(EXERCISE INPUT)
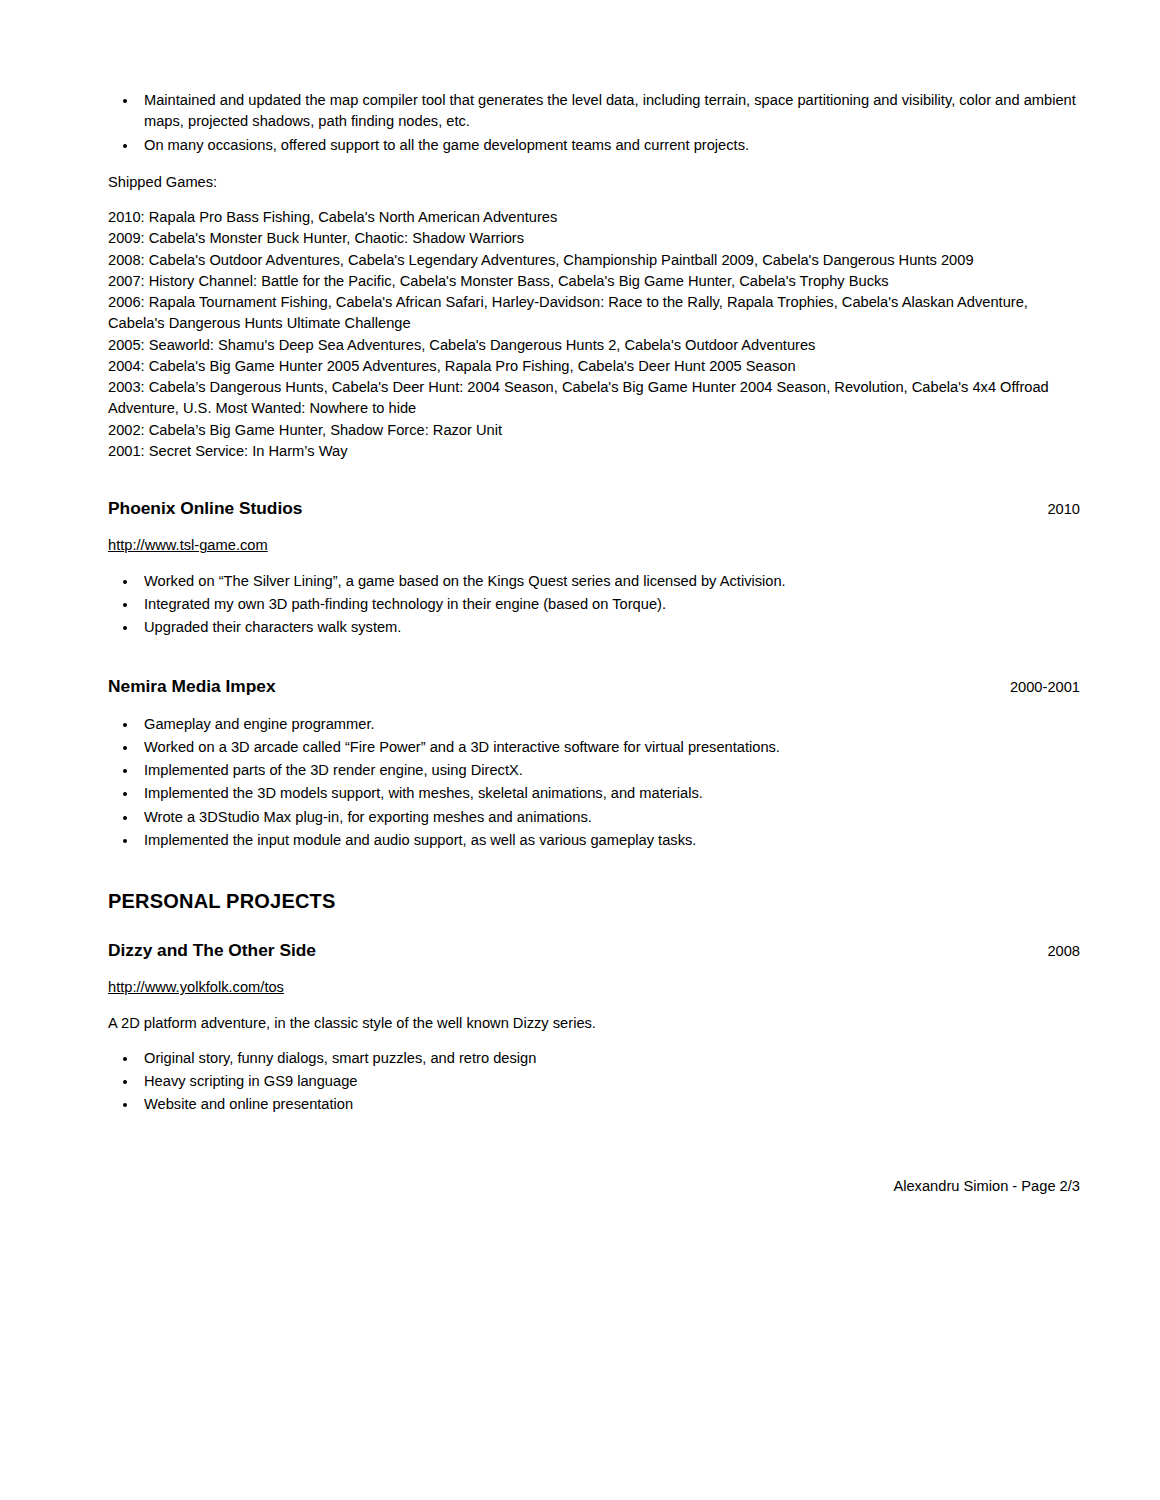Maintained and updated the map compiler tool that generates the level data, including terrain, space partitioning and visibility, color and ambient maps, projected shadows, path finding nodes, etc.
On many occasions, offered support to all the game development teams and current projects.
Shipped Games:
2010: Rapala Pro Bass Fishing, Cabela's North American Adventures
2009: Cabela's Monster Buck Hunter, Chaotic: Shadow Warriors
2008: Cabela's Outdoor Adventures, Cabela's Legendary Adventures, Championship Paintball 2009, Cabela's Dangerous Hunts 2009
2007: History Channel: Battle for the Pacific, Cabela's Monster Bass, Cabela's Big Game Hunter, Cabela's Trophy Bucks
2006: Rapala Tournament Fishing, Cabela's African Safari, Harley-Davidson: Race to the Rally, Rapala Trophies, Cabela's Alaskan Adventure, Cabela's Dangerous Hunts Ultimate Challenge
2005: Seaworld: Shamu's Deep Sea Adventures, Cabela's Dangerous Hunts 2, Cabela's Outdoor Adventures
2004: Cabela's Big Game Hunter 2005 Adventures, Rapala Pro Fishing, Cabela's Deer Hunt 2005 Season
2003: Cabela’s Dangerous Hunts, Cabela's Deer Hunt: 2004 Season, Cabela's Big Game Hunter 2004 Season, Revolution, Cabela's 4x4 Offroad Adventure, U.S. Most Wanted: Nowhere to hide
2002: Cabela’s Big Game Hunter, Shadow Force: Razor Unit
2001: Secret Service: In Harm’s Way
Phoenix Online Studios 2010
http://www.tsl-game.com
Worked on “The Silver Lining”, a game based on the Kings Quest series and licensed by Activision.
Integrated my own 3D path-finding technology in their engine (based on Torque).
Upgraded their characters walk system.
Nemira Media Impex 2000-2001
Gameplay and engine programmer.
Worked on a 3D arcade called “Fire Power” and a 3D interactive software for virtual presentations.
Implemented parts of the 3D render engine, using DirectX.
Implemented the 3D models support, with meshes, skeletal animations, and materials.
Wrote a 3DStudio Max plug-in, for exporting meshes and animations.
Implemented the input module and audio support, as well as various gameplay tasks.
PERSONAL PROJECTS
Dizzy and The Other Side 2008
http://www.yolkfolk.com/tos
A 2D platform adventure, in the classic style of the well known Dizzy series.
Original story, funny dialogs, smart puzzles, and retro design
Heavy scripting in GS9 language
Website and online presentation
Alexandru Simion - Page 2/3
(End EXERCISE INPUT)
(EXERCISE INPUT)
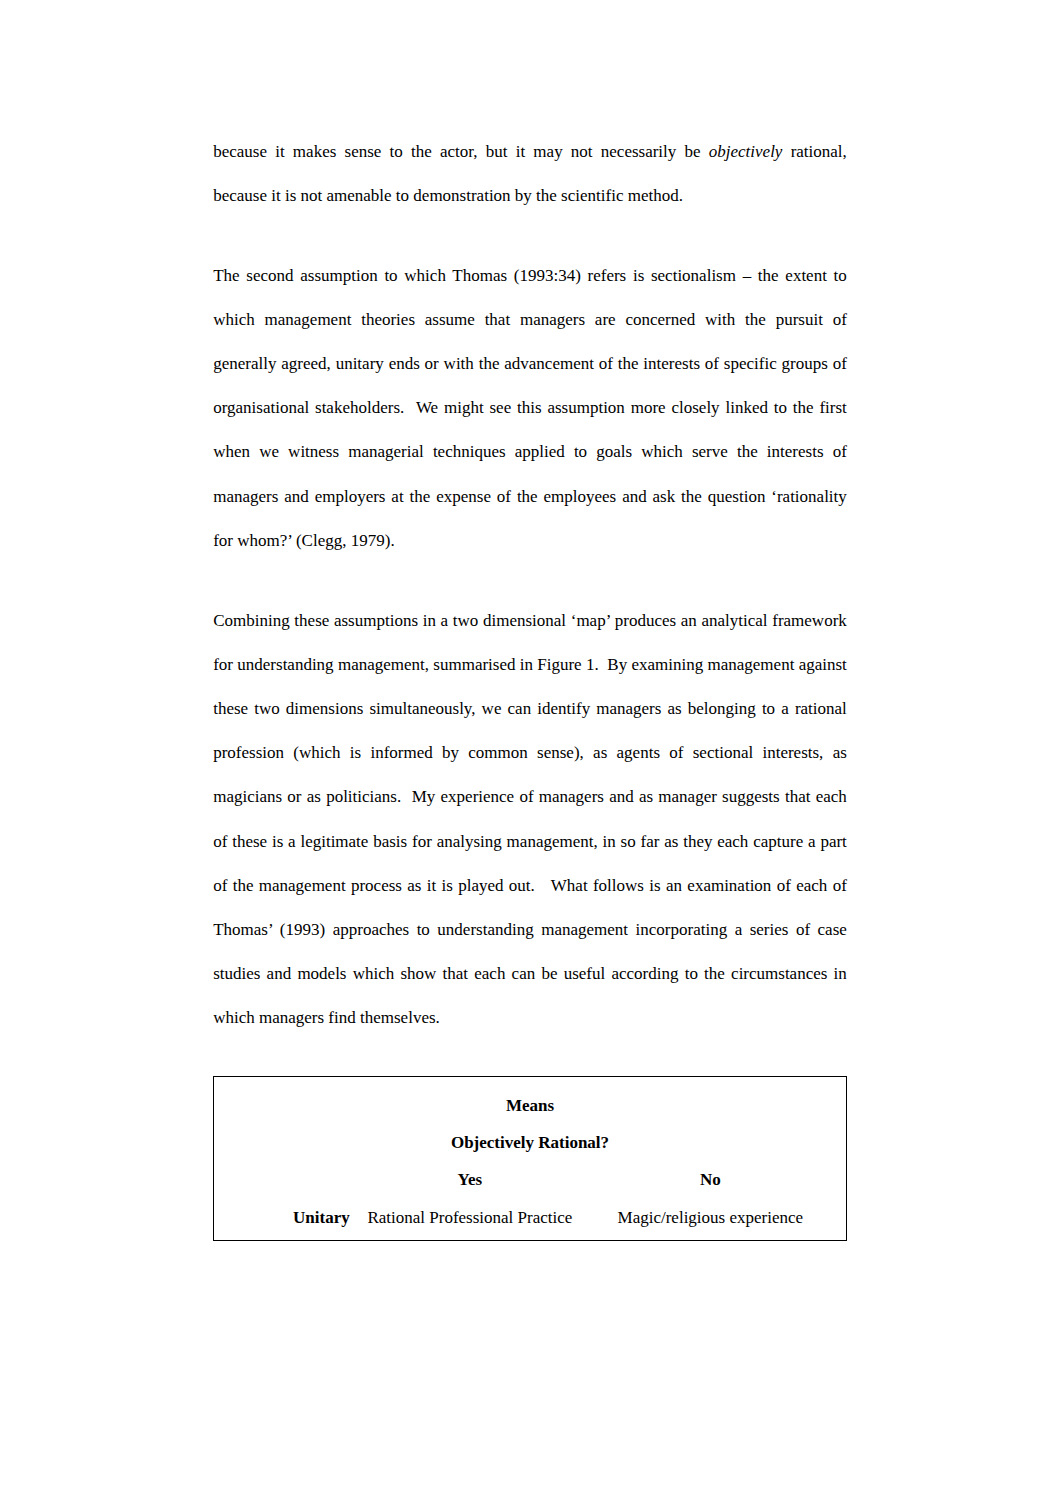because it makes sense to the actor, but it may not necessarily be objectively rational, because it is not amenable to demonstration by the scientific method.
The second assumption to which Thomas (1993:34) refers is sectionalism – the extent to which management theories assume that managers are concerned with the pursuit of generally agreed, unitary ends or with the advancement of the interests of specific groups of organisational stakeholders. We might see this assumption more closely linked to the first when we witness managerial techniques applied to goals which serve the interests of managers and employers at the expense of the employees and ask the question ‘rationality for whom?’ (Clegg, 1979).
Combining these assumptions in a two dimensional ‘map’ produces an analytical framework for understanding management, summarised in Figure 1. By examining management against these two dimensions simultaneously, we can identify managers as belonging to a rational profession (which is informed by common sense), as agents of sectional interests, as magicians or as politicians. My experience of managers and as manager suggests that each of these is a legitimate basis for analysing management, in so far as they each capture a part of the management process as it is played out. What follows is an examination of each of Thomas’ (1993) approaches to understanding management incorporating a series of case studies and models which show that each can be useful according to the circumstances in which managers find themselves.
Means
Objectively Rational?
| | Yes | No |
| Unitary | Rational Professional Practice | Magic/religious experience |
(End EXERCISE INPUT)
WORK REQUEST -
Would you transcribe the lines above exactly, going from the line bearing "Maintained and updated" through the line bearing "2008: Cabela's Outdoor", and drop the pictures from the copy?

TASK RESPONSE -
Maintained and updated the map compiler tool that generates the level data, including terrain, space partitioning and visibility, color and ambient maps, projected shadows, path finding nodes, etc.
On many occasions, offered support to all the game development teams and current projects.
Shipped Games:
2010: Rapala Pro Bass Fishing, Cabela's North American Adventures
2009: Cabela's Monster Buck Hunter, Chaotic: Shadow Warriors
2008: Cabela's Outdoor Adventures, Cabela's Legendary Adventures, Championship Paintball 2009, Cabela's Dangerous Hunts 2009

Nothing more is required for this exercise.